* Exercise description *
Reproduce everything from the start of the records down to the line containing "crucial for a", swapping "credentials" for "qualifications" and changing nothing else.

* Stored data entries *
______
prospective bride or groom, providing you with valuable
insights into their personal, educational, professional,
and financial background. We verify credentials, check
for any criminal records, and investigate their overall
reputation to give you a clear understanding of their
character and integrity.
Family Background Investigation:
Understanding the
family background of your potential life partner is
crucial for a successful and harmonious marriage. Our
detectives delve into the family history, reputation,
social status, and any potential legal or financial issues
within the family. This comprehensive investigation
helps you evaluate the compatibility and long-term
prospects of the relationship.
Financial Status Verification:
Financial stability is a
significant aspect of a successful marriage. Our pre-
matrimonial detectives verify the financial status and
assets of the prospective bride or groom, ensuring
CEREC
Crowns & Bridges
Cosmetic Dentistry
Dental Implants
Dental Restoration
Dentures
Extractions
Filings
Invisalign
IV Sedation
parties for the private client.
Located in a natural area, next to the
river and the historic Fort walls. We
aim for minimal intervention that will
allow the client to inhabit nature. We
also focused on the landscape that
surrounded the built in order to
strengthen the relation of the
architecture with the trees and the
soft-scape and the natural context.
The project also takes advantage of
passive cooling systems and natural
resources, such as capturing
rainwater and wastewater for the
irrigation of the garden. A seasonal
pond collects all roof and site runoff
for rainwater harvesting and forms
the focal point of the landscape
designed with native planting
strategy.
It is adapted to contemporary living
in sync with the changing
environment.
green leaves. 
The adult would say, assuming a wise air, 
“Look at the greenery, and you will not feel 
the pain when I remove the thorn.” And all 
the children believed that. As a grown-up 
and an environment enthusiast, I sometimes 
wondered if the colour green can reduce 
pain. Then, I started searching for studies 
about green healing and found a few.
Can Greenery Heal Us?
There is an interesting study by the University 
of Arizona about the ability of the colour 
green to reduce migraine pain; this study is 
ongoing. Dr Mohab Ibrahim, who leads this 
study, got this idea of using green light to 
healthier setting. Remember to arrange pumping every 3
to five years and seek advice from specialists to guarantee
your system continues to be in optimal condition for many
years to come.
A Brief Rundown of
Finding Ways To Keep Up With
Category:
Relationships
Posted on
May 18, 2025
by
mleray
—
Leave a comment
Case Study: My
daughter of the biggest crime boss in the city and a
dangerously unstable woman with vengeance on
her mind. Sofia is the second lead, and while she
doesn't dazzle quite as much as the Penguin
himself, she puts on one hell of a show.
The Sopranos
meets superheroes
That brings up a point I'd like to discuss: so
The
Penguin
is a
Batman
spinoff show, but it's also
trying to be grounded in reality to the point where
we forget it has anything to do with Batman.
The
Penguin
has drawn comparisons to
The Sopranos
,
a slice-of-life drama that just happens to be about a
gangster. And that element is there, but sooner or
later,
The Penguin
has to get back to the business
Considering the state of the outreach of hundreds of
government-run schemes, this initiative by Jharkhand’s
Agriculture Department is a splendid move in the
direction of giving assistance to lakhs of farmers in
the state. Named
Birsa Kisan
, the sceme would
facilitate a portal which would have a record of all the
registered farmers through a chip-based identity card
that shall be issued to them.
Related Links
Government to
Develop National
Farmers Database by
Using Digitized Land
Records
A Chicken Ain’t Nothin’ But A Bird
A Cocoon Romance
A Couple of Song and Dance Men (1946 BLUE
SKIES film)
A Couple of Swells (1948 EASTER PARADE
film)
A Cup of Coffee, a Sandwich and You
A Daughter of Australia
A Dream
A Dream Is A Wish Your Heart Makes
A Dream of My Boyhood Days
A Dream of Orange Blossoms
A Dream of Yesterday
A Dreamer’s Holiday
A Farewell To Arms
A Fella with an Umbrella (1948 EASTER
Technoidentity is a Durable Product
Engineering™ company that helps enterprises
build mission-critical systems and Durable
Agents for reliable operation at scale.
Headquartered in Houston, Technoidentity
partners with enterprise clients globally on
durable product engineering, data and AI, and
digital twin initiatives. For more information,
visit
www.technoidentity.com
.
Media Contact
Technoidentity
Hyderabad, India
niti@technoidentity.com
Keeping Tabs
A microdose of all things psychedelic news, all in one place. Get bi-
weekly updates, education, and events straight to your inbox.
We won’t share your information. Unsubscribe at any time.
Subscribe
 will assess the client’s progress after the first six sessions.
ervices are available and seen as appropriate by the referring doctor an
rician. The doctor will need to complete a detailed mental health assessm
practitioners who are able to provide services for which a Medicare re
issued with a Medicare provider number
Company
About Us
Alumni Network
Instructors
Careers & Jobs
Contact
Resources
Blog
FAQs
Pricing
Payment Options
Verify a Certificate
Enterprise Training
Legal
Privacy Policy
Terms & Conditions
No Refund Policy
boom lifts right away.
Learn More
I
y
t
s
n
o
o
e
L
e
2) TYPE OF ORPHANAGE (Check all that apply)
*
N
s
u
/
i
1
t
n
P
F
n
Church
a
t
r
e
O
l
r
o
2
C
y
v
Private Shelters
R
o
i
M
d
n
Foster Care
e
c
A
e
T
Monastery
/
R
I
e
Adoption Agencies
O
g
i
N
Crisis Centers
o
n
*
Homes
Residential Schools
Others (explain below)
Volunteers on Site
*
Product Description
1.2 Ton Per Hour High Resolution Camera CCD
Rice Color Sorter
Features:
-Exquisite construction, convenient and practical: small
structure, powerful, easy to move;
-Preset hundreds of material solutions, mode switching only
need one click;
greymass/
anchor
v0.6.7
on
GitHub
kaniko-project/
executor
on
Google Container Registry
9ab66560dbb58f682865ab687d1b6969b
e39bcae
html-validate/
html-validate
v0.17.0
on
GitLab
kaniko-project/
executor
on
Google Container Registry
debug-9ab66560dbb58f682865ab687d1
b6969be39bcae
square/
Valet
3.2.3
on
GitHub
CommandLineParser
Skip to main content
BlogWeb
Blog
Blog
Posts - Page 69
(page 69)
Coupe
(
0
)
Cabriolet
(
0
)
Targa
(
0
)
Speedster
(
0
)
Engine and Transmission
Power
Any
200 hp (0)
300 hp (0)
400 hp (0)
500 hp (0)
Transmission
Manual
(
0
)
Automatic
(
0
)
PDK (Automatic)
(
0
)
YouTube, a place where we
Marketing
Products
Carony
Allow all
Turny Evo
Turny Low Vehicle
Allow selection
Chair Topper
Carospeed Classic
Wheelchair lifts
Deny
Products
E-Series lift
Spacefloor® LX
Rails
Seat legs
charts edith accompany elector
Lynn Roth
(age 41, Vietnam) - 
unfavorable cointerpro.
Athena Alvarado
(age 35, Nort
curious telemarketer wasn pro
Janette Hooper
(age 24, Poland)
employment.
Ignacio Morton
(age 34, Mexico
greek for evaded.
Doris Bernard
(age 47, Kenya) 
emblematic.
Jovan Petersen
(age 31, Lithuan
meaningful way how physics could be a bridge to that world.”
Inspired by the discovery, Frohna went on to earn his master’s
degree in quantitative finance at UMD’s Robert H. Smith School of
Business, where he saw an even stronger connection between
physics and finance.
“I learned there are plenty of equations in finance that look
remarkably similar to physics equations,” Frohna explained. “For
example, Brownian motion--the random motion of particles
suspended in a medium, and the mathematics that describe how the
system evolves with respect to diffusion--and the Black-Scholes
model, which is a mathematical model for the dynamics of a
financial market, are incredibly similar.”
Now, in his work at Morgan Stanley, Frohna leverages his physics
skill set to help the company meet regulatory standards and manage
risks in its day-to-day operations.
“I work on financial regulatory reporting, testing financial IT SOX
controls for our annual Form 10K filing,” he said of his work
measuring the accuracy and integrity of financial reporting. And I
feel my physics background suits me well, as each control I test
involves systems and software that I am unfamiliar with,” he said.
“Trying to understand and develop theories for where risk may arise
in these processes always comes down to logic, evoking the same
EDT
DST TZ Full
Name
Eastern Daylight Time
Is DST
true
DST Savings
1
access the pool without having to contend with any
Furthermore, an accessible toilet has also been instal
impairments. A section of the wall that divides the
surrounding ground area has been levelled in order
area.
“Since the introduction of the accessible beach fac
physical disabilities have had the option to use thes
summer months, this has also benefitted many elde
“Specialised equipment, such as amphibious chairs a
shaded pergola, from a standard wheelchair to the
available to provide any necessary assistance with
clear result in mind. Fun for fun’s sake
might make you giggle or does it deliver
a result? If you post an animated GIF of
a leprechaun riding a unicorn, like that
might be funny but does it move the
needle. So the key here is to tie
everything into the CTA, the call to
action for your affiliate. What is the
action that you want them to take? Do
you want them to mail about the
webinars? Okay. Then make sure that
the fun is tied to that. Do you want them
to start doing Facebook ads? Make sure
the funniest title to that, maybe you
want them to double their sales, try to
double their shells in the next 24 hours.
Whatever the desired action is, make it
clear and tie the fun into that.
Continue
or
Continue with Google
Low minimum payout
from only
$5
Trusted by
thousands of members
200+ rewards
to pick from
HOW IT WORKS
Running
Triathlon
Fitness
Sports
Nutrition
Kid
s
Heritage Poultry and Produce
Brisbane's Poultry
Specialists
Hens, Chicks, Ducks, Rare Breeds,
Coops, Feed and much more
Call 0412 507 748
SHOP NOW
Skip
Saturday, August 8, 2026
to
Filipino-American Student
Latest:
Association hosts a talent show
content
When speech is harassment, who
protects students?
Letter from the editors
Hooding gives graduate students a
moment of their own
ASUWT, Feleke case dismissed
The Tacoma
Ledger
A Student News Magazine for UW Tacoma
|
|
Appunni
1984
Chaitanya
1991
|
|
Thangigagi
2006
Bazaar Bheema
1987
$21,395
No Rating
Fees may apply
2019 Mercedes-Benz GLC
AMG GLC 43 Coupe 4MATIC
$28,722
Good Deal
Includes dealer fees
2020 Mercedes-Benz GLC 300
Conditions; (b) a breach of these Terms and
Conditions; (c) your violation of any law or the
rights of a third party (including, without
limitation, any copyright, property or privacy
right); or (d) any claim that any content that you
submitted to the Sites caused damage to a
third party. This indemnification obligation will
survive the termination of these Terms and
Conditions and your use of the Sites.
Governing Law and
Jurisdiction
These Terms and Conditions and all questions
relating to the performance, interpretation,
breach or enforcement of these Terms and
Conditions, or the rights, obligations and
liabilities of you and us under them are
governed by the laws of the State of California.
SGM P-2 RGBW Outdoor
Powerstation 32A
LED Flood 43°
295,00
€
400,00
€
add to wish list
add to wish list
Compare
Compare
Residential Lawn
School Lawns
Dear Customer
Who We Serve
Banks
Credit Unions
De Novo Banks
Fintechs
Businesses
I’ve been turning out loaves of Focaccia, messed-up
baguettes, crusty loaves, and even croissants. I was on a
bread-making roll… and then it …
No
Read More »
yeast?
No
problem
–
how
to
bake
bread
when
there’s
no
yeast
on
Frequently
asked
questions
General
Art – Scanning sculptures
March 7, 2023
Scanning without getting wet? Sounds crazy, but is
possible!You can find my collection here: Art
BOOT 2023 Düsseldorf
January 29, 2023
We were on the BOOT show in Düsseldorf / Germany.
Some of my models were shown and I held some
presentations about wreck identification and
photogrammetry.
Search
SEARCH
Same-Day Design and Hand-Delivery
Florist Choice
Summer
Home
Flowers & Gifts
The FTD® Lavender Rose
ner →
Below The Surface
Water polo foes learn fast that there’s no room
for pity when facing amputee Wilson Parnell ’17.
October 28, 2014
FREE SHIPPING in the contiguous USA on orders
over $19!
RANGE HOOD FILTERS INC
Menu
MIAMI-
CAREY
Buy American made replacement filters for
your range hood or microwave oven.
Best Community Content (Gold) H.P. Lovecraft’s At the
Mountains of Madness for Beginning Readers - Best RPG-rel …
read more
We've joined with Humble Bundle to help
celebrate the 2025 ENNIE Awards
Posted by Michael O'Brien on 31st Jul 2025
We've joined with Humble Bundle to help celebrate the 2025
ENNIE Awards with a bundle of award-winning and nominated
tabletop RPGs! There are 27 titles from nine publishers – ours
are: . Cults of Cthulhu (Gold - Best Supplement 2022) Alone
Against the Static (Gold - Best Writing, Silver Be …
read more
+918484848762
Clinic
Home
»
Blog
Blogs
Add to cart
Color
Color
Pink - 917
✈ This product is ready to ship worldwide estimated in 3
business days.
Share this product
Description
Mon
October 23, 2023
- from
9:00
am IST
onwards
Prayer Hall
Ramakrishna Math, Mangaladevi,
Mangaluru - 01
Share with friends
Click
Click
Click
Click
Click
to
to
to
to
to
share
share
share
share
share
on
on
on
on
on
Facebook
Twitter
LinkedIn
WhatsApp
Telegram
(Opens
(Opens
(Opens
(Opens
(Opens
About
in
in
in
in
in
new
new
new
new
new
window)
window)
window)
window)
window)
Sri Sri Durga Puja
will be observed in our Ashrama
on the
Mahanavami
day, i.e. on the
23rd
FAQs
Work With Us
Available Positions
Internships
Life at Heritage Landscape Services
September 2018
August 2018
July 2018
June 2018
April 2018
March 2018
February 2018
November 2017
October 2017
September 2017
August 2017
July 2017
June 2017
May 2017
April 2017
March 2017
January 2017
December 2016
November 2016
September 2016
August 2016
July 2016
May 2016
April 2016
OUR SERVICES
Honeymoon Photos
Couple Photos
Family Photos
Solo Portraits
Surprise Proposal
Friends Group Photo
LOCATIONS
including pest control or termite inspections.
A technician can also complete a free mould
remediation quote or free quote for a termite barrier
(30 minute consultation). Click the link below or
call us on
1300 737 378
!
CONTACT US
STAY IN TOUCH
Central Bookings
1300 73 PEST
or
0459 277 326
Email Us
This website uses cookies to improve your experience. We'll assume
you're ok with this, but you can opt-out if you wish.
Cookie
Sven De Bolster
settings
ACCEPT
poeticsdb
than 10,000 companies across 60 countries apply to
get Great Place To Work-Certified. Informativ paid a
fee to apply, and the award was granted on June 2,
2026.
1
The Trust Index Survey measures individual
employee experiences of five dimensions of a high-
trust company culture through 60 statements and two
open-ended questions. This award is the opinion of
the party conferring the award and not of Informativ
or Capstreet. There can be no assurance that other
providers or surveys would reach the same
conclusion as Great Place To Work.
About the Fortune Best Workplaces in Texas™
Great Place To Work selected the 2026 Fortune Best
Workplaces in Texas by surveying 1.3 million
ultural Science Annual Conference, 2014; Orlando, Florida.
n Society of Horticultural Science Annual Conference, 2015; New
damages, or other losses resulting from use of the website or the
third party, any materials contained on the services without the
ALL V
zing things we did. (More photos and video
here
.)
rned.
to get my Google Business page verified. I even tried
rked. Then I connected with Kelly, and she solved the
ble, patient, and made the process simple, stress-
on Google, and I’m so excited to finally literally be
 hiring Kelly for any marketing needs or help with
______
* Answer to the problem *
prospective bride or groom, providing you with valuable
insights into their personal, educational, professional,
and financial background. We verify qualifications, check
for any criminal records, and investigate their overall
reputation to give you a clear understanding of their
character and integrity.
Family Background Investigation:
Understanding the
family background of your potential life partner is
crucial for a successful and harmonious marriage. Our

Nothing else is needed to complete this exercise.